### UDOSTĘPNIONY FRAGMENT
%%

Ostatnie dni przynoszą bardzo interesujące zmiany na rynku walutowym. Po trwającej ponad rok dominacji dolara amerykańskiego, obecnie obserwujemy rysującą się korektę. A może i coś więcej. O ryzyku umocnienia amerykańskiej waluty w kontekście Dollar Milkshake Theory pisałem w ubiegłym tygodniu. Gwoli krótkiego przypomnienia chodziło o sytuację, w której USD zaczyna się umacniać w niekontrolowany sposób, generując ogromne ryzyko dla całego systemu monetarnego. Ryzyko związane z zadłużeniem w USD, zwłaszcza poza USA. W przypadku rozpędzającego się umocnienia dolara miałaby wówczas prawo pojawić się panika jego zakupów i tzw. short squeeze. Ideę problemu oddaje kwestia dobrze znanych w naszym kraju kredytów frankowych z lat 2007-2008. Gdy po kilku latach CHF w relacji do PLN wyraźnie się umocnił, był to potężny problem dla kredytobiorców. Teraz ryzyko to dotyczy skali globalnej i USD.
Można założyć, że bankierom centralnym i rządom wymknięcie się problemu dolarowego zadłużenia jest nie na rękę. W ramach koordynowanej na poziomie Banku Rozrachunków Międzynarodowych (BIS) w Bazylei polityki największych banków centralnych podejmowane są na cyklicznych spotkaniach decyzje, które mają co do zasady utrzymać w ryzach zmienność na rynku walutowym, przynajmniej w odniesieniu do najważniejszych walut.
W poprzednich kwartałach silnie rósł indeks dolara, co było w przeważającej mierze zasługą słabości jena i euro, które stanowią w nim ponad 70% udział (euro 57,6%, jen 13,6%). Z jednej strony kontrast euro i jena vs. dolara wzmacniała sama polityka monetarna. O ile bowiem ze strony Fedu od listopada pojawiły się już czytelne sygnały zmiany kierunku w stronę zacieśniania, o tyle niemal nie pojawiały się takowe głosy ze strony Europejskiego Banku Centralnego, a już tym bardziej Banku Japonii. Z drugiej strony dodatkowo od czasu inwazji Rosji na Ukrainę europejska gospodarka, a z nią waluta, znalazły się pod presją rykoszetu sankcji wymierzonych w Rosję (choćby zakłócenia w dostawach surowców). Ponadto w kwietniu Bank Japonii zdecydował się bronić rentowności obligacji, deklarując skup długu o 10-letniej zapadalności w takiej skali, aby rentowność nie przekroczyła 0,25%. Jest to więc de facto kontrola krzywej dochodowości (YCC), co bardzo negatywnie odbija się na walucie (słabość jena).

%%

### PYTANIA DO OPRACOWANIA
(A) W wykazie, od jego pierwszego wiersza aż po wiersz z „44: (428, 638)” włącznie, zamień „images” na „frames” i przepisz te wiersze bez żadnych innych zmian. Znaczniki obrazów należy pominąć.
(B) Kontynuuj tekst o dolarze i rynku walutowym, rozpoczynając od zdania następującego po ostatnim zamieszczonym.

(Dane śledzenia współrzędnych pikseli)
%%

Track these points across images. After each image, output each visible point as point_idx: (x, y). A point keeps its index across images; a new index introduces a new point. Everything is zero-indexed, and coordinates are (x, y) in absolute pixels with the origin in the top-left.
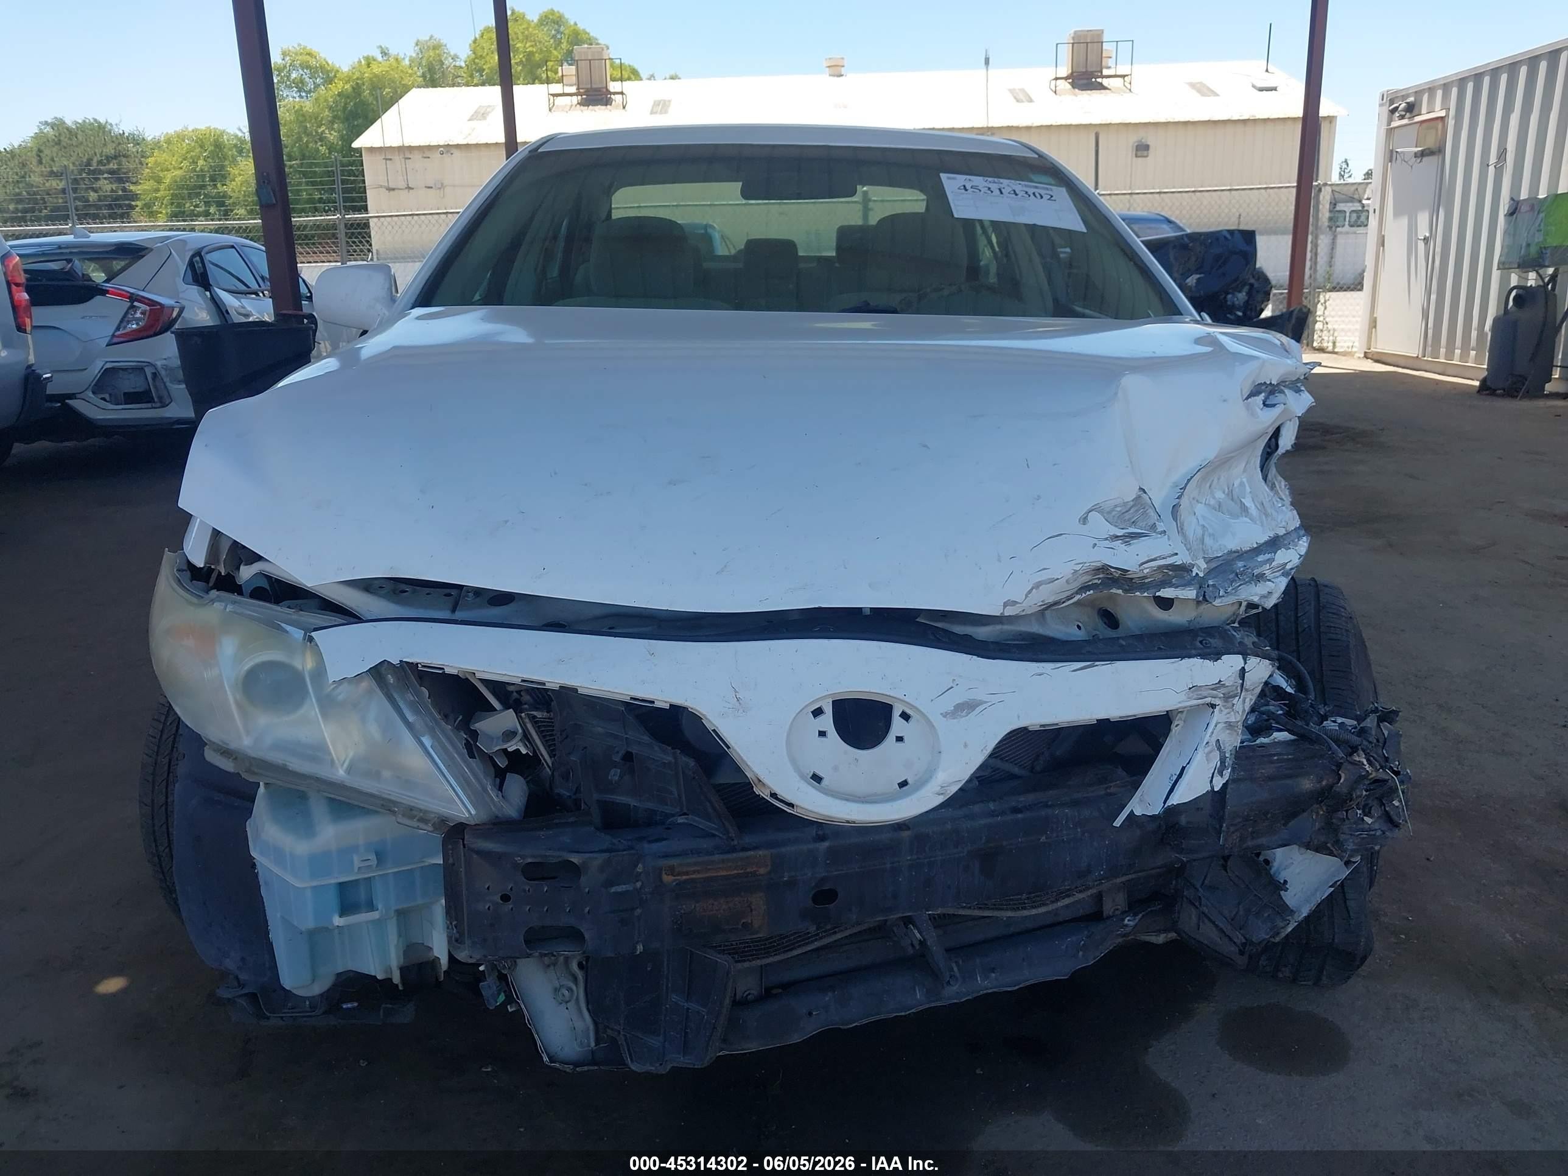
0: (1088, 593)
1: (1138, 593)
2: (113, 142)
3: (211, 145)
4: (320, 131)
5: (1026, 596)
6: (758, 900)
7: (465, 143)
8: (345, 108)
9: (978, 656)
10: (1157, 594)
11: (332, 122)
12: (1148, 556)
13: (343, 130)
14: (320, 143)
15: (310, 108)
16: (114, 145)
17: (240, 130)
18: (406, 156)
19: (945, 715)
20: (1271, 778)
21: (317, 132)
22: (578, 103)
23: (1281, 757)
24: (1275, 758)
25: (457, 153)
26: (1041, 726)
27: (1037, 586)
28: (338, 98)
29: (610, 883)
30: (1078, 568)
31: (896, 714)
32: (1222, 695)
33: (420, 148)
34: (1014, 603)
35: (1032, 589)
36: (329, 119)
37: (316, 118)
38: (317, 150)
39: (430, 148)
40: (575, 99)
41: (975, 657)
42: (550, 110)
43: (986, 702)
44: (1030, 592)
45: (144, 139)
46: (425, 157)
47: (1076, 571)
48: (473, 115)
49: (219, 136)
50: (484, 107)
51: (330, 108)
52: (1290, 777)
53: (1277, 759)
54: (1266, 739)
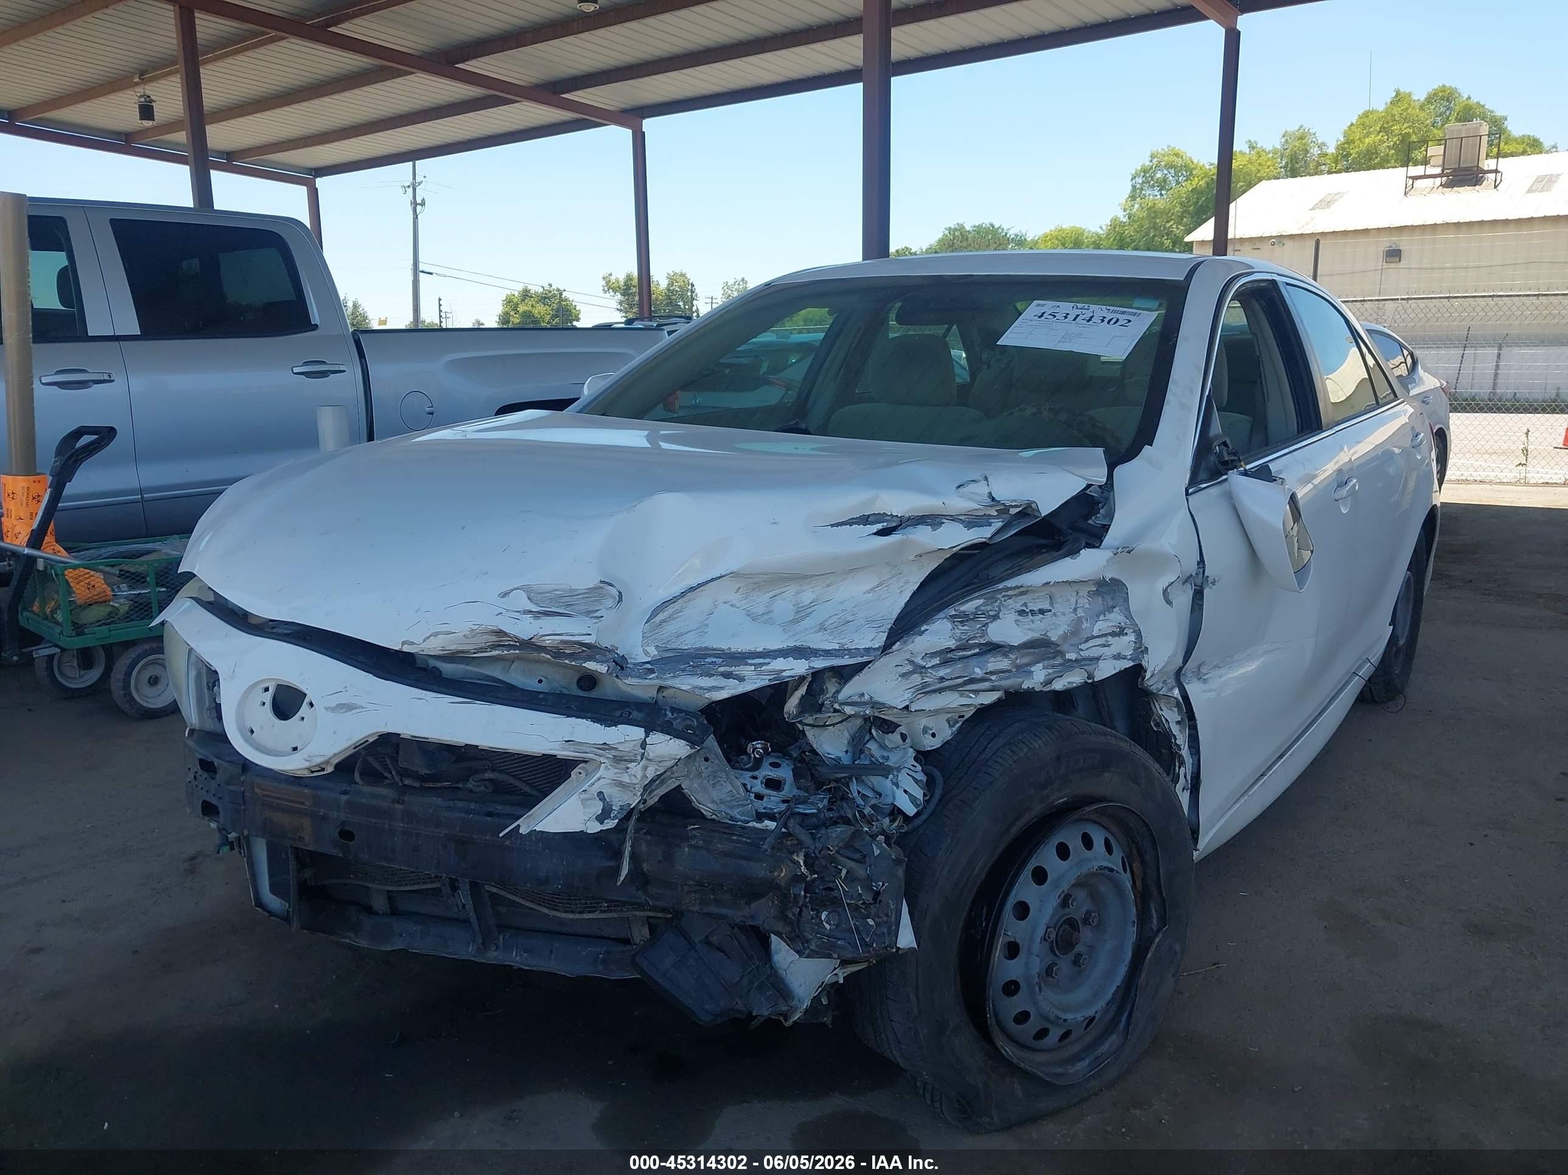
0: (512, 651)
1: (567, 661)
2: (995, 243)
3: (1071, 242)
4: (1168, 225)
5: (424, 641)
6: (307, 823)
7: (1300, 233)
8: (1196, 203)
9: (375, 676)
10: (583, 665)
11: (1181, 217)
12: (553, 631)
13: (1191, 224)
14: (1165, 237)
15: (1162, 205)
16: (995, 246)
17: (1101, 228)
18: (1236, 248)
19: (326, 709)
20: (726, 854)
21: (1165, 227)
22: (1441, 185)
23: (740, 839)
24: (735, 838)
25: (1289, 244)
26: (412, 736)
27: (435, 634)
28: (1191, 195)
29: (228, 784)
30: (476, 627)
31: (306, 700)
32: (611, 756)
33: (1251, 240)
34: (412, 643)
35: (431, 636)
36: (1179, 214)
37: (1166, 214)
38: (1162, 244)
39: (1261, 239)
40: (1438, 181)
41: (371, 675)
42: (1406, 193)
43: (363, 708)
44: (428, 638)
45: (1025, 239)
46: (1255, 249)
47: (473, 630)
48: (1317, 204)
49: (1079, 235)
50: (1331, 194)
51: (1181, 204)
52: (745, 858)
53: (736, 840)
54: (759, 824)
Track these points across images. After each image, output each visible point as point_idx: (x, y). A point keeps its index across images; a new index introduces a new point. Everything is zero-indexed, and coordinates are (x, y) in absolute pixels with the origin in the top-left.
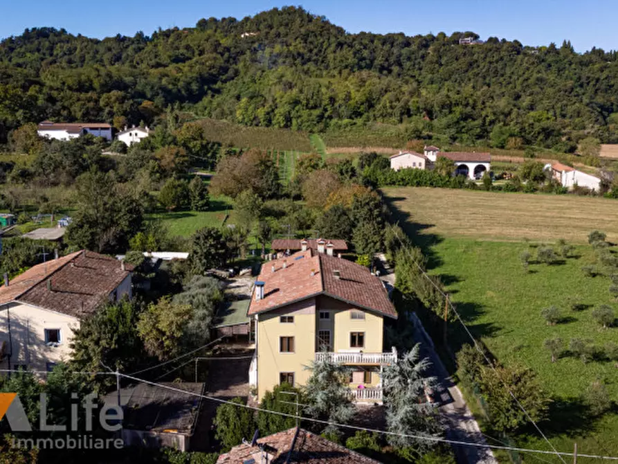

%%

### ROZWIĄZANIA ZADAŃ
(A)
Track these points across frames. After each image, output each visible point as point_idx: (x, y). A point keeps its index across frames; a new index introduces a new point. Everything is zero-indexed, and coordinates are (x, y) in absolute pixels with the origin in the top-left.
0: (1088, 593)
1: (1138, 593)
2: (113, 142)
3: (211, 145)
4: (320, 131)
5: (1026, 596)
6: (758, 900)
7: (465, 143)
8: (345, 108)
9: (978, 656)
10: (1157, 594)
11: (332, 122)
12: (1148, 556)
13: (343, 130)
14: (320, 143)
15: (310, 108)
16: (114, 145)
17: (240, 130)
18: (406, 156)
19: (945, 715)
20: (1271, 778)
21: (317, 132)
22: (578, 103)
23: (1281, 757)
24: (1275, 758)
25: (457, 153)
26: (1041, 726)
27: (1037, 586)
28: (338, 98)
29: (610, 883)
30: (1078, 568)
31: (896, 714)
32: (1222, 695)
33: (420, 148)
34: (1014, 603)
35: (1032, 589)
36: (329, 119)
37: (316, 118)
38: (317, 150)
39: (430, 148)
40: (575, 99)
41: (975, 657)
42: (550, 110)
43: (986, 702)
44: (1030, 592)
45: (144, 139)
46: (425, 157)
47: (1076, 571)
48: (473, 115)
49: (219, 136)
50: (484, 107)
51: (330, 108)
52: (1290, 777)
53: (1277, 759)
54: (1266, 739)
0: (512, 651)
1: (567, 661)
2: (995, 243)
3: (1071, 242)
4: (1168, 225)
5: (424, 641)
6: (307, 823)
7: (1300, 233)
8: (1196, 203)
9: (375, 676)
10: (583, 665)
11: (1181, 217)
12: (553, 631)
13: (1191, 224)
14: (1165, 237)
15: (1162, 205)
16: (995, 246)
17: (1101, 228)
18: (1236, 248)
19: (326, 709)
20: (726, 854)
21: (1165, 227)
22: (1441, 185)
23: (740, 839)
24: (735, 838)
25: (1289, 244)
26: (412, 736)
27: (435, 634)
28: (1191, 195)
29: (228, 784)
30: (476, 627)
31: (306, 700)
32: (611, 756)
33: (1251, 240)
34: (412, 643)
35: (431, 636)
36: (1179, 214)
37: (1166, 214)
38: (1162, 244)
39: (1261, 239)
40: (1438, 181)
41: (371, 675)
42: (1406, 193)
43: (363, 708)
44: (428, 638)

(B)
W ostatnich dniach coś się jednak w sytuacji indeksu dolara amerykańskiego zmieniło. W ramach jego dotychczasowego umocnienia zdołał on naruszyć maksima z poprzednich lat (2016 i 2020), ale chwilę później pojawiła się kontra. Powyżej wykres w interwale miesięcznym. Gdyby maj zakończył się takim układem świecowym, byłoby to mocne ostrzeżenie dla traderów pozycjonujących się na dalsze umocnienie indeksu dolara. A po zakresie wzmocnienia z ostatniego roku widać, że jest teraz z czego realizować zyski.
W tym kontekście uwagę zwracają wypowiedzi Christine Lagarde, szefowej Europejskiego Banku Centralnego. Na początku tygodnia z jej strony pojawiła się niewidziana do tej pory, jastrzębia retoryka, będąca być może właśnie efektem ustaleń w BIS. Dowiedzieliśmy się, że ECB chciałby zrezygnować z ujemnych stóp procentowych do końca września. Obecnie wynoszą one -0,5% (przy inflacji HICP w strefie euro rzędu 7,5%). Pierwsza podwyżka stóp może mieć miejsce w lipcu, natomiast skup obligacji miałby zakończyć się na początku III kwartału (a więc zapewne wraz z pierwszą podwyżką na lipcowym posiedzeniu (21.07)). Ten jastrzębi zwrot Lagarde doprowadził od razu do wyraźnego umocnienia euro, stając się w ten sposób przeciwwagą dla umacniającego się do tej pory dolara.
Jak już wspomniałem, główną siłą pociągową w ostatnich miesiącach dla indeksu dolara były słabnące euro i jen. Zdecydowanie lepiej radziły sobie względem dolara tzw. waluty surowcowe, do których zalicza się dolara australijskiego, kanadyjskiego, czy nowozelandzkiego. Surowce w otoczeniu rosnącej inflacji także spisują się bardzo dobrze, co koresponduje z siłą wspomnianych walut. Owszem, traciły one względem USD, ale w znacznie bardziej ograniczonej skali, co widać na poniższym wykresie.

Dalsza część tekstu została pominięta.